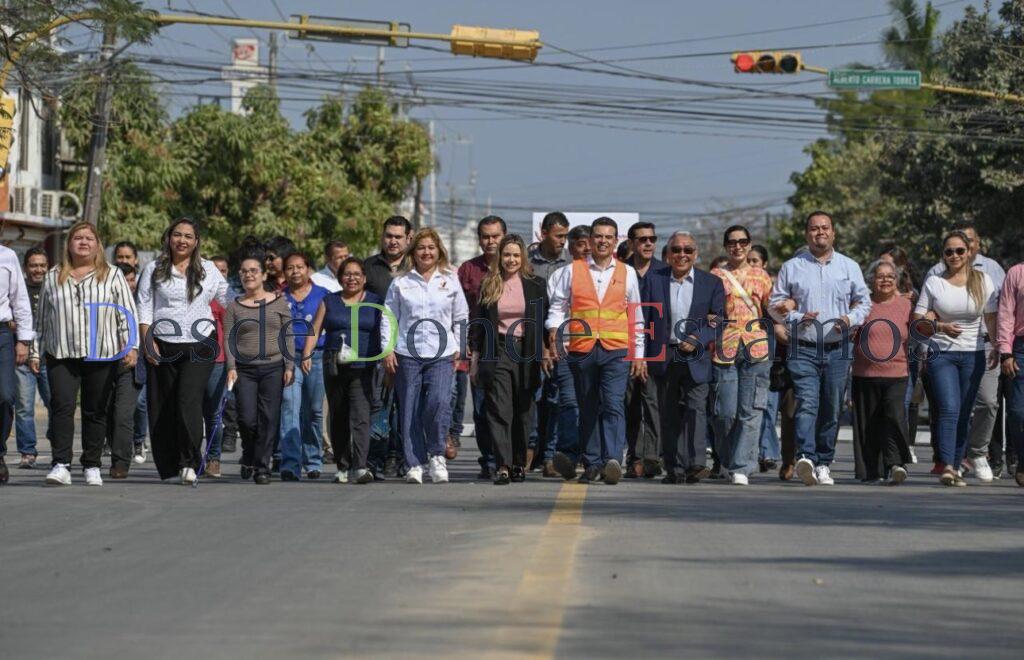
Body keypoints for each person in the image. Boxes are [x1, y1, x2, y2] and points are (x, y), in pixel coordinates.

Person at [30, 221, 137, 486]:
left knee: (95, 410)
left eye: (89, 238)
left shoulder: (112, 275)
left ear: (97, 244)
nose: (83, 242)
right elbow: (41, 320)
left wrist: (131, 346)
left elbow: (127, 313)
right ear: (69, 244)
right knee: (62, 408)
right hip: (61, 353)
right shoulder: (53, 276)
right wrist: (35, 352)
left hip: (101, 353)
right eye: (78, 237)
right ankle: (61, 464)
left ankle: (91, 465)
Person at [769, 211, 871, 487]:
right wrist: (798, 318)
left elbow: (864, 303)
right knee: (807, 402)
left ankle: (824, 462)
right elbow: (774, 305)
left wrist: (849, 319)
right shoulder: (792, 267)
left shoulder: (849, 267)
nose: (820, 232)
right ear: (807, 234)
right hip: (803, 347)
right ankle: (806, 458)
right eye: (814, 229)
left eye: (825, 228)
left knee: (832, 407)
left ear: (833, 233)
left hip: (838, 349)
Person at [547, 217, 646, 485]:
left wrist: (639, 354)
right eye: (598, 236)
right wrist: (555, 331)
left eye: (608, 236)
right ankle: (591, 463)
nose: (603, 241)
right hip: (582, 348)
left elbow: (636, 315)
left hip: (616, 349)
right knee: (588, 405)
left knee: (613, 403)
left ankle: (612, 460)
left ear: (616, 241)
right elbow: (558, 306)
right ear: (590, 240)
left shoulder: (627, 273)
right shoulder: (573, 270)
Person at [137, 218, 228, 484]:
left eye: (188, 236)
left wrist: (255, 301)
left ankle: (190, 462)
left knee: (188, 400)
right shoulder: (153, 269)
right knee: (163, 405)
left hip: (200, 344)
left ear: (196, 241)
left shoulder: (209, 270)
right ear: (169, 238)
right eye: (177, 235)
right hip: (163, 343)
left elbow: (228, 298)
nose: (182, 240)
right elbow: (144, 306)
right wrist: (147, 340)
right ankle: (169, 465)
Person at [381, 228, 468, 485]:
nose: (426, 252)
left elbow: (461, 316)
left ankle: (437, 454)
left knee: (439, 403)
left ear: (438, 250)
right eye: (421, 248)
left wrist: (460, 347)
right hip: (408, 352)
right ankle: (414, 463)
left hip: (442, 353)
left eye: (431, 248)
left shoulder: (450, 280)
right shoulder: (401, 282)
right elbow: (388, 317)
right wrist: (387, 350)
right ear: (413, 252)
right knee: (409, 408)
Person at [914, 230, 998, 487]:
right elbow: (918, 320)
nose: (954, 255)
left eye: (959, 250)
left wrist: (996, 345)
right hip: (942, 354)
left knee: (964, 411)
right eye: (949, 251)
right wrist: (940, 327)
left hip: (974, 355)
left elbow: (991, 317)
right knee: (949, 408)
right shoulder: (934, 282)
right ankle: (948, 465)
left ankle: (958, 463)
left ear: (969, 252)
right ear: (943, 255)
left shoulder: (983, 281)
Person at [471, 234, 550, 484]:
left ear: (523, 257)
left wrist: (547, 350)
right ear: (499, 257)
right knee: (499, 409)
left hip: (526, 351)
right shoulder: (489, 284)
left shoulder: (536, 284)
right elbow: (479, 324)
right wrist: (474, 358)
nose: (511, 260)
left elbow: (544, 323)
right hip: (498, 350)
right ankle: (503, 464)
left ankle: (518, 463)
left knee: (524, 410)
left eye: (516, 255)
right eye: (507, 255)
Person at [303, 257, 382, 484]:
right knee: (338, 415)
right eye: (347, 274)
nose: (352, 278)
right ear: (340, 279)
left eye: (357, 274)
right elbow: (314, 330)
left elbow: (385, 330)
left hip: (365, 365)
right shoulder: (329, 301)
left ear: (364, 278)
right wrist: (307, 354)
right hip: (334, 365)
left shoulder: (375, 302)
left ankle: (360, 466)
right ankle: (343, 466)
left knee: (360, 415)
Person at [656, 231, 726, 484]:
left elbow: (719, 319)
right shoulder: (654, 280)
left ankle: (696, 464)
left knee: (696, 408)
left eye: (687, 250)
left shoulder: (711, 283)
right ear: (668, 254)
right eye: (676, 250)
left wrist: (698, 337)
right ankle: (674, 467)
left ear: (696, 254)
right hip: (665, 354)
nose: (682, 255)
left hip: (696, 354)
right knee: (669, 412)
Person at [709, 225, 773, 486]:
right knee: (725, 412)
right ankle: (726, 459)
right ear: (726, 246)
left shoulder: (762, 276)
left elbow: (771, 310)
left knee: (751, 410)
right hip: (724, 346)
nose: (738, 246)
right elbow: (707, 308)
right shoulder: (715, 276)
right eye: (732, 242)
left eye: (743, 241)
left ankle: (742, 466)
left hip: (756, 347)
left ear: (749, 244)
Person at [225, 254, 294, 484]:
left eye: (254, 270)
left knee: (269, 417)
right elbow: (228, 339)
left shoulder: (279, 301)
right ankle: (248, 453)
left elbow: (288, 334)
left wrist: (289, 365)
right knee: (246, 419)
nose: (249, 275)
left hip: (273, 367)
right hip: (244, 369)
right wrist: (231, 367)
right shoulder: (234, 306)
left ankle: (262, 467)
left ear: (263, 275)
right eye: (244, 271)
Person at [851, 259, 913, 485]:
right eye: (880, 276)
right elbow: (851, 334)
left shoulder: (907, 306)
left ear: (896, 281)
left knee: (894, 416)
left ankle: (896, 463)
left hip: (897, 372)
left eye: (890, 276)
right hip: (864, 373)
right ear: (871, 281)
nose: (885, 280)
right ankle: (872, 471)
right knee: (868, 423)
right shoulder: (862, 305)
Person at [458, 215, 507, 479]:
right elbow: (458, 309)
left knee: (506, 406)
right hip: (478, 346)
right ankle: (488, 459)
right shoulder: (468, 270)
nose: (490, 241)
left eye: (495, 236)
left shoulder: (513, 266)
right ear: (479, 240)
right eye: (486, 236)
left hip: (510, 346)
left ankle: (507, 459)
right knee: (480, 408)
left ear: (504, 236)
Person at [364, 216, 412, 477]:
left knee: (404, 403)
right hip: (374, 346)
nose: (393, 241)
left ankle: (398, 455)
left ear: (408, 238)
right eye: (389, 236)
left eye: (398, 236)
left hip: (408, 344)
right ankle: (376, 457)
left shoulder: (415, 265)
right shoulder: (369, 267)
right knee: (379, 403)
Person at [527, 212, 571, 476]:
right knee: (533, 398)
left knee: (556, 400)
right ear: (543, 234)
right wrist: (541, 346)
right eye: (558, 236)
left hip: (561, 343)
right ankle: (530, 449)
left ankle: (550, 456)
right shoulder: (528, 264)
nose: (562, 242)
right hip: (531, 341)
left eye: (565, 236)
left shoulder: (573, 264)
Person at [279, 251, 329, 481]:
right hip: (288, 359)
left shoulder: (323, 295)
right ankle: (290, 462)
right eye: (290, 267)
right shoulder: (278, 296)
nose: (295, 271)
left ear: (308, 269)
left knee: (314, 410)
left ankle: (313, 460)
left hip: (316, 358)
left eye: (300, 267)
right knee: (290, 405)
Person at [624, 221, 667, 479]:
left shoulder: (665, 272)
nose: (648, 243)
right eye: (642, 239)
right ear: (631, 243)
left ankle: (652, 457)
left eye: (652, 238)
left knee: (653, 405)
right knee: (629, 406)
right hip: (624, 349)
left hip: (657, 350)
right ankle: (634, 457)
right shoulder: (621, 271)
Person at [0, 238, 33, 484]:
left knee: (6, 395)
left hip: (2, 333)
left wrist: (23, 340)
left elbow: (20, 300)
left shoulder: (8, 256)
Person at [14, 246, 50, 469]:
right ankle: (28, 451)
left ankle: (59, 445)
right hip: (22, 357)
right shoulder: (17, 291)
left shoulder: (55, 289)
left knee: (56, 405)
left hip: (51, 357)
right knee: (24, 407)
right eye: (34, 265)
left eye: (42, 265)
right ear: (26, 268)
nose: (38, 270)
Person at [746, 244, 781, 471]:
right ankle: (751, 452)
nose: (750, 266)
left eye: (755, 262)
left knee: (766, 401)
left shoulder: (770, 289)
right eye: (747, 261)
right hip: (739, 344)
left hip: (766, 344)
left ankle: (768, 451)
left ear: (765, 265)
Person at [998, 261, 1024, 487]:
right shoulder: (1017, 273)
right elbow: (1006, 312)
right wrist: (1006, 352)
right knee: (1017, 411)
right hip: (1020, 348)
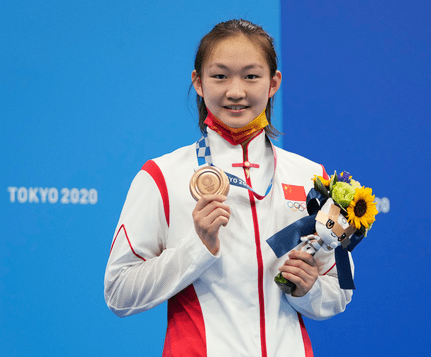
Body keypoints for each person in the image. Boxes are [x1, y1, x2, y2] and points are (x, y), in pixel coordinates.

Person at [104, 19, 353, 357]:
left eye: (251, 76)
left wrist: (307, 291)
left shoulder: (312, 177)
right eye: (220, 76)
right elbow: (118, 293)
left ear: (273, 83)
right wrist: (198, 247)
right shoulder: (161, 175)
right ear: (199, 82)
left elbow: (342, 287)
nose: (236, 91)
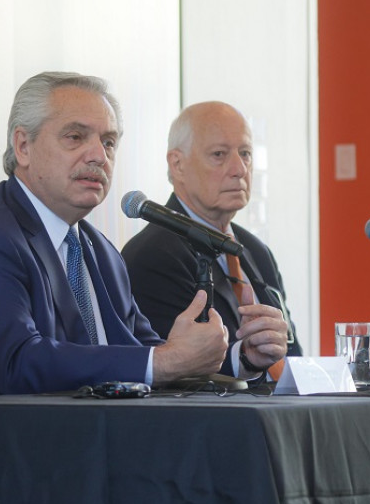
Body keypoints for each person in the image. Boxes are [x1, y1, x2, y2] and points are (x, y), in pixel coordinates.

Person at [0, 72, 229, 398]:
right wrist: (165, 361)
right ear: (23, 146)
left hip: (80, 437)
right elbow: (20, 364)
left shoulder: (99, 249)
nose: (99, 155)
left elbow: (141, 350)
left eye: (109, 142)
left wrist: (235, 357)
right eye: (75, 137)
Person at [121, 101, 302, 382]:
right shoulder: (153, 254)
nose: (239, 169)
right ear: (177, 164)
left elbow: (291, 352)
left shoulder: (255, 250)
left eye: (245, 154)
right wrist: (245, 359)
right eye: (219, 154)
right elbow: (176, 368)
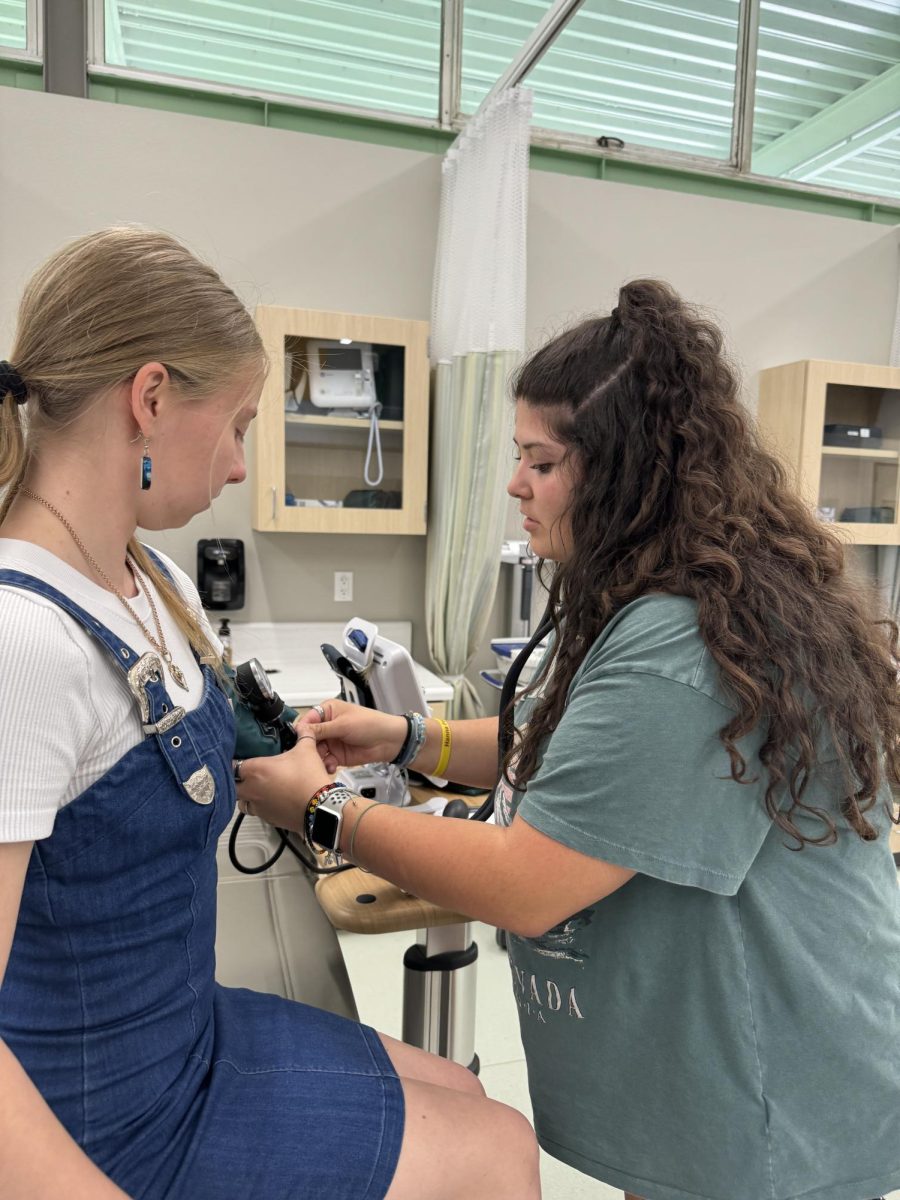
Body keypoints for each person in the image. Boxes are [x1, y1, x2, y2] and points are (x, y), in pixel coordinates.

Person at [238, 279, 900, 1200]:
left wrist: (321, 811)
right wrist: (403, 737)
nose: (515, 483)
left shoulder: (685, 638)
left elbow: (525, 883)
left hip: (769, 1081)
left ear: (623, 471)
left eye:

Instructions to follow – Only one stretch of the entries above is wanted: the lines from the one containing "left wrist: (131, 346)" through the one containing "left eye: (825, 228)". Please reproduce it exactly.

Final answer –
left wrist: (131, 346)
left elbow: (127, 313)
right ear: (69, 244)
right knee: (62, 408)
right hip: (61, 353)
right shoulder: (53, 276)
right wrist: (35, 352)
left hip: (101, 353)
right eye: (78, 237)
right ankle: (61, 464)
left ankle: (91, 465)
Person at [769, 211, 871, 487]:
right wrist: (798, 318)
left elbow: (864, 303)
right knee: (807, 402)
left ankle: (824, 462)
right elbow: (774, 305)
left wrist: (849, 319)
right shoulder: (792, 267)
left shoulder: (849, 267)
nose: (820, 232)
right ear: (807, 234)
right hip: (803, 347)
right ankle: (806, 458)
right eye: (814, 229)
left eye: (825, 228)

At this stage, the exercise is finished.